**What the task requires**
For each statement, say yes or no on whether the Edtech text agrees, and quote the words from the text that decide it: (a) More money was invested in 2015 than in 2014. (b) The writer sorts new startups into four categories. (c) The writer sees Wikipedia as a real innovation.

For the last 5 years there has been a lot going on in the education sector and more largely in the learning field. We are talking about MOOC, flip classroom, peer-to-peer… and others; it is also about adaptive learning, cognitive science, blended-learning and mobile learning; and let’s not forget all the marketplaces of content and services. Investments of $2,4 billion in 2014 and $6.5 billion in 2015 confirm these trends, that includes acquisitions like Lynda by Linkedin for example.
Improve the learning outcomes
Everytime I hear, read or know about a new startup I classify them into 3 categories: evolution, innovation and revolution. And when I look into the Edtech ecosystem this categorization makes even more sense as we are not seeking just to make more money, but looking for a better way to learn. Pearson goes in that sense with its “Efficacy Framework – A Practical Approach To Improving Learner Outcomes”.
What is the evolution in the Edtech market?
We can put in this category a lot of what we think are innovations while they are just an evolution of procedures and habits. Is Wikipedia an evolution? Yes it is. Is it an innovation? Well, not particularly, it’s a change from paper encyclopedias controlled by some to a common on-line encyclopedia where everyone can participate; and the impacts on the learning outcomes don’t change significantly. I put in this category all the business models and habits disruption solutions that have no real learning disruption like on-line mentoring websites, some of the serious games, free websites financed with advertising or even MOOC. They just change the habits or business models, not the learning outcomes.

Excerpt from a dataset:

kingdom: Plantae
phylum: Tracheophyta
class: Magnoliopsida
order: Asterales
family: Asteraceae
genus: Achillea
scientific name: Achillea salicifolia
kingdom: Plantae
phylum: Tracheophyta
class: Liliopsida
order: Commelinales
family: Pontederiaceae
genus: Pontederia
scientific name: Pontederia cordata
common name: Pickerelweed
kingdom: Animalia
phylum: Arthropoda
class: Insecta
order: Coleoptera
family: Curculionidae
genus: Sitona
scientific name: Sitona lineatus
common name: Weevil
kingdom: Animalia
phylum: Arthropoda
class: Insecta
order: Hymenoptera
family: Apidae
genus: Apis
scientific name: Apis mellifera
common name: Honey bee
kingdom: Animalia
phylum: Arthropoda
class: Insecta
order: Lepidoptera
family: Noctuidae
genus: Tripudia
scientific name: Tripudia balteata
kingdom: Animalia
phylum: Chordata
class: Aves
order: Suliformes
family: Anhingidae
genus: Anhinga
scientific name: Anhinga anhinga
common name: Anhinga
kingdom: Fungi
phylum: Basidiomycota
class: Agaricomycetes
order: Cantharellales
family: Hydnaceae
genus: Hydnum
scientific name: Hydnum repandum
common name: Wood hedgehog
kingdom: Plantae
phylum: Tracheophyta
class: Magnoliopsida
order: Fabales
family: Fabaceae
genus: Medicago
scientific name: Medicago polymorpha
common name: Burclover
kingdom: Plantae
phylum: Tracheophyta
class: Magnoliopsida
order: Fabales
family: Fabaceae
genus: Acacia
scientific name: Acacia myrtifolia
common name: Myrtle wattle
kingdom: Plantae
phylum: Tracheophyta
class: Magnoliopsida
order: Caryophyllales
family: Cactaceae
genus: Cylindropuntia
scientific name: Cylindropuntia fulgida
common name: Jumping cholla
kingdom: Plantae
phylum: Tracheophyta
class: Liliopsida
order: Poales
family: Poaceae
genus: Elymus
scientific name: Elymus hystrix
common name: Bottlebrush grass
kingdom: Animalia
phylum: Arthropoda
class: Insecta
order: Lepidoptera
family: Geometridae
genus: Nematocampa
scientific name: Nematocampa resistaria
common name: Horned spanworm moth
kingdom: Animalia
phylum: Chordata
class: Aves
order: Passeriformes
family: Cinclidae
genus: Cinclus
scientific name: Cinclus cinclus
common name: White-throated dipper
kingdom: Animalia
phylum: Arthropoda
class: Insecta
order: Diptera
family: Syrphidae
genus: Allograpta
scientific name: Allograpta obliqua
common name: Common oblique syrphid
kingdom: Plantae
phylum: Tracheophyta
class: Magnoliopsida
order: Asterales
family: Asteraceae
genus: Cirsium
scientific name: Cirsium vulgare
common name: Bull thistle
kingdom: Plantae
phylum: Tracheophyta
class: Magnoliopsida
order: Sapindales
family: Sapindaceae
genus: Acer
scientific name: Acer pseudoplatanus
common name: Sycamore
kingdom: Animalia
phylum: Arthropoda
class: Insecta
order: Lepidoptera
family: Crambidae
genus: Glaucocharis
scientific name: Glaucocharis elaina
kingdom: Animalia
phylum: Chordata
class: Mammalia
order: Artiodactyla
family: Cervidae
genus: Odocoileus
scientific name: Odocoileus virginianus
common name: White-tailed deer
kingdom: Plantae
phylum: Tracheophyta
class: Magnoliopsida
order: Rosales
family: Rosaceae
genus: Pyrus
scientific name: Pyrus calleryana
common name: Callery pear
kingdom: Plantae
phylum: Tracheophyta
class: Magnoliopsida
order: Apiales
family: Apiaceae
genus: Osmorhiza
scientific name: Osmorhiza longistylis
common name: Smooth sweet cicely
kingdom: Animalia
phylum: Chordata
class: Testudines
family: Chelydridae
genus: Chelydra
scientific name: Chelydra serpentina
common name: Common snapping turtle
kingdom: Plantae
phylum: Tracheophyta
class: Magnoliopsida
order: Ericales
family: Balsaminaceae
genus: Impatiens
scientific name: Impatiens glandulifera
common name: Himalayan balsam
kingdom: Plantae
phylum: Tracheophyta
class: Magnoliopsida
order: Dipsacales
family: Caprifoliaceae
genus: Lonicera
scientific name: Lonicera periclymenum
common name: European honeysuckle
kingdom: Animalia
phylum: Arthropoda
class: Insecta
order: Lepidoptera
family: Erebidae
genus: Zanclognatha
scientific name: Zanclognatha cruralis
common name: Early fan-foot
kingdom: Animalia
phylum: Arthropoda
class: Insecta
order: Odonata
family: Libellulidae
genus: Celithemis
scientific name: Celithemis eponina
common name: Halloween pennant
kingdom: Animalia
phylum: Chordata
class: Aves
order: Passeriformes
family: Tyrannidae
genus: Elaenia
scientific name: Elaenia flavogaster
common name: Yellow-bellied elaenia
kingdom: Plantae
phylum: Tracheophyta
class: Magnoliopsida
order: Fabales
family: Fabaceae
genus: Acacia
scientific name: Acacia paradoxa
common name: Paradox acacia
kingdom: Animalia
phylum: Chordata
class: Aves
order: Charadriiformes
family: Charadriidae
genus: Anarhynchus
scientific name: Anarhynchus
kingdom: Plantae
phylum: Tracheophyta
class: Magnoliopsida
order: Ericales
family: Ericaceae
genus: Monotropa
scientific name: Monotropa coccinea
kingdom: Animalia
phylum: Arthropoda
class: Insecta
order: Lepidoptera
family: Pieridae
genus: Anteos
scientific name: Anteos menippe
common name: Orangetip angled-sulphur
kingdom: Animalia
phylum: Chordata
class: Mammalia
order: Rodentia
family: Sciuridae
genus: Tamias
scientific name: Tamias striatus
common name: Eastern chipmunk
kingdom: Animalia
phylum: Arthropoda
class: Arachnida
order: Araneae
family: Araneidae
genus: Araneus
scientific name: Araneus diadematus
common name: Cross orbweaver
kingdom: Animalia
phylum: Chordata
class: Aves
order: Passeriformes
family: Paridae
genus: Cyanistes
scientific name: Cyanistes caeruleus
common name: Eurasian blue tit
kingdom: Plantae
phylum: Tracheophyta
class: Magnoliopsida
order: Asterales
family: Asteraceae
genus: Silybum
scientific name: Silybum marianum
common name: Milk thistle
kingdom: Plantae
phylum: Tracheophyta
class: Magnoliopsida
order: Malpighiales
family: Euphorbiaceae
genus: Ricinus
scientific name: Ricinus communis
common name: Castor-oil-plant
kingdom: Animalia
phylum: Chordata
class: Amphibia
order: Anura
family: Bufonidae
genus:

**Solution to this problem**
(a) Yes: "Investments of $2,4 billion in 2014 and $6.5 billion in 2015"
(b) No: "I classify them into 3 categories: evolution, innovation and revolution."
(c) No: "Is it an innovation? Well, not particularly"